Dispel myths of inequality of access to opportunity by making visible stats which reflect the real uptake of staff development, training, conference attendance and rewards and recognition payments across ISG.
Offer staff development sessions on ‘how to get promoted’.
Review how ‘good citizen’ activities contribute to promotion criteria, reward and recognition.
Do follow up surveys (from the University) on race, faith and disability.
Ensure fair and transparent recruitment, promotion and policy-making processes.
Ensure everyone involved in recruitment (JD, panels etc) has been on diversity and bias training. Showcase and share examples of JDs with gender-neutral language and positive action.

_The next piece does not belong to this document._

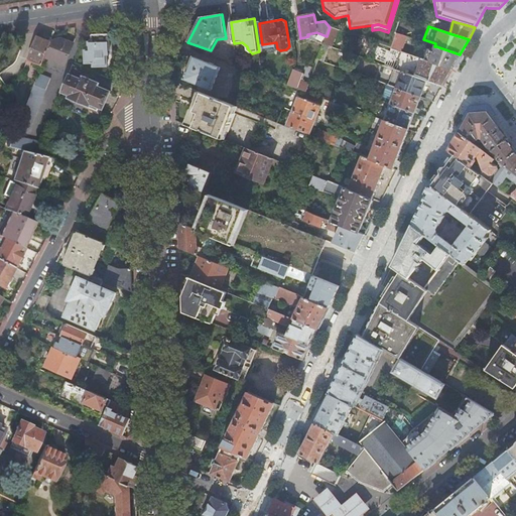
[(396,33),(391,48),(401,51),(406,36),(396,33)]
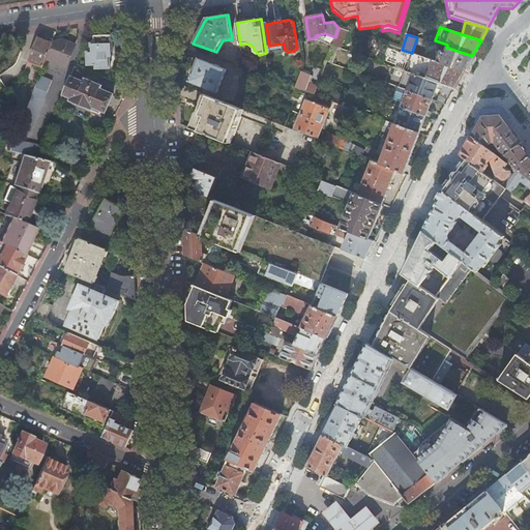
[(113,36),(116,36),(116,35),(95,35),(95,37),(96,37),(96,45),(92,45),(92,53),(87,53),(88,65),(94,65),(94,66),(96,66),(96,68),(111,68),(111,67),(110,67),(110,53),(114,53),(114,52),(113,52),(113,36)]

More visible positive action to recruit to under-represented groups/areas including use of social media to advertise opportunities using appropriate hashtags and fora. e.g #womenintech.
Work –life balance
Enhancement of family-friendly policies and improved communication of these.
Ensure colleagues have an equal chance of a healthy work-life balance by not holding meetings outside core hours.
Encourage work/social activities which are family friendly.
Ensure colleagues have an equal chance of a healthy work-life balance by reducing management email sent outside core hours except re tier1 service incidents.
Designate a separate (bookable) quiet room with a nice view for prayer, meditation, escape from sensory overload, breastfeeding and expressing.
Supporting gender equality more broadly
Offer visible equality role models of both genders by ensuring that invited speakers, presentations, vendor presentations reflect a gender mix.
Offer visible equality role models of both genders by working with conference organisers to reduce the number of single sex panels at conferences or events.
Ensure that we have diversity in our decision-making groups.
Provide opportunities for career development and networking through visible support/involvement/hosting of organisation events e.g Ada Lovelace Day.
Offer visible equality role models by naming computer systems, servers, rooms etc after relevant famous women.
Display more art by diverse (and women) artists.
Ensure that systems which hold personal data offer a choice of gender neutral honorifics e.g Mx
Build systems and applications which pass the Bechdel test for software.
Promote to staff and students digital initiatives for gender equality in tech areas e.g coding and gaming.
Engage with research in emerging areas around gender and the internet to inform the development of services to support staff and students’ safety online
* Similar to our ‘healthy working lives’ initiatives.
** As well as including the word ‘fair’ and ‘play’, the Playfair Steps are a well-known set of steps in Edinburgh which take you easily from the old (town) to the new (town) . Additionally, the engineer William Playfair invented infographics- bar charts and pie charts -and much of our gender equality business is done using these.